Sector bodies have advised the Labour party to consider “unintended consequences and potential implications for other parts of the sector” after it pledged to remove charitable status from private schools.
Keir Starmer, Labour party leader, had previously outlined the plan in 2021, but elaborated on the policy in a speech in Gateshead on Monday.
He said the Labour party would use tax money gained by removing private schools’ charitable status to invest in state education if it wins the next general election.
The party leader said a Labour government would increase investment in education, with funding raised by “closing the VAT loophole for private schools”. The commitment is similar to one made by Jeremy Corbyn in the party’s 2019 manifesto.
Many independent schools are registered charities, and have to generate a meaningful amount of public benefit, though the Charity Commission is not prescriptive on this.
'Consider unintended consequences and potential implications'
Richard Sagar, head of policy at Charity Finance Group (CFG) said: “CFG would want to see more details on these proposals and consider unintended consequences and potential implications for other parts of the sector.
“Removing some tax benefits and retaining charitable status which some commentators have proposed, and which the Barclay review in Scotland recommended as the best approach, would create a two-tier system of charities and risk creating confusion amongst the public.
“Removing charitable status from private schools would avoid this difficulty. Regardless of what is decided, CFG will work with the sector to support charities with the implications of the transition."
Richard Bray, chair of Charity Tax Group (CTG), said: “CTG’s position has always been that all charity tax reliefs should apply equally to all organisations which are recognised as being charities. We have consistently argued that charitable status should be determined by charity law and not by the tax system. If the Labour Party were to remove charitable status from public schools, this would no longer be a tax issue.”
ISC: ‘A tax on aspiration’
Julie Robinson, chief executive of the Independent Schools Council (ISC), said Labour’s proposal to charge VAT on independent school fees “will have the greatest impact on the families who work the hardest to pay the fees”.
She said: “These parents are striving to do the best for their children and often sacrifice other spending to pay school fees - their right to make choices over education should not be undermined by a tax on aspiration.
“Ultimately, the policy would threaten the survival of the smallest independent schools, which operate on tight margins and without large endowments.
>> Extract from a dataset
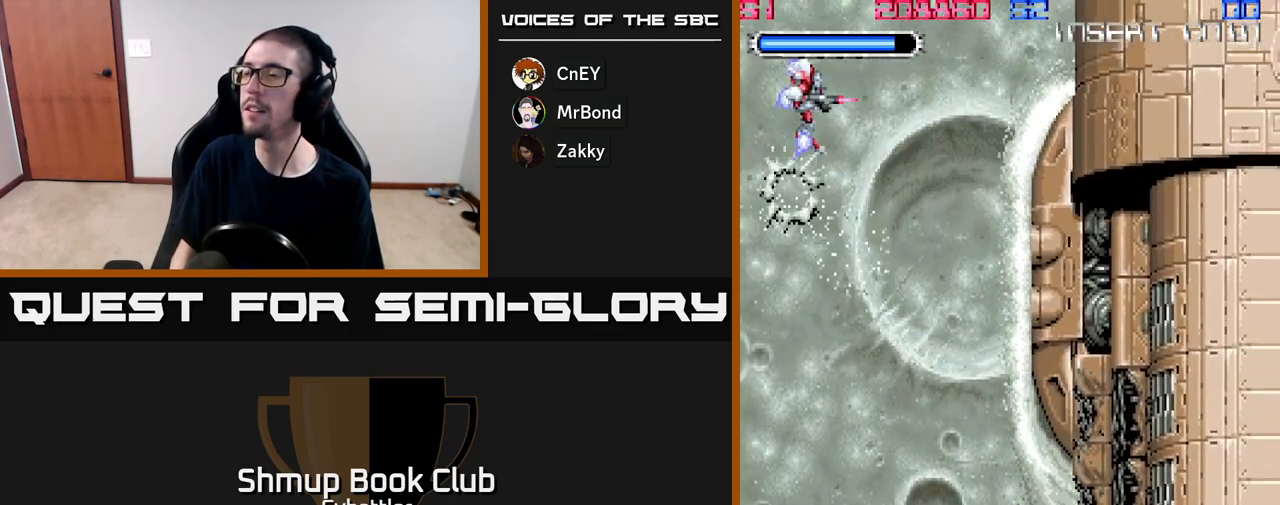
{"buttons": ["DPAD_LEFT"], "right_stick": "center", "events": [[117, "DPAD_RIGHT", "up"], [433, "DPAD_LEFT", "down"]]}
Most independent schools have fewer than 400 pupils on roll, and these small schools, serving their local communities, would be at risk of closure.”
Robinson added “everyone working in independent schools wants to see a well-funded state school system” but said this is a policy proposal “in which the numbers simply do not stack up”.
In Spring 2018, Baines Cutler Solutions and KPMG were commissioned by the ISC to conduct a review of the potential impact of the introduction of 20% VAT on the independent schools’ sector.
The review suggested that axing VAT exemption on independent school fees would cost the government at least £416m in its fifth year once pupil displacement and VAT recovery is taken into account.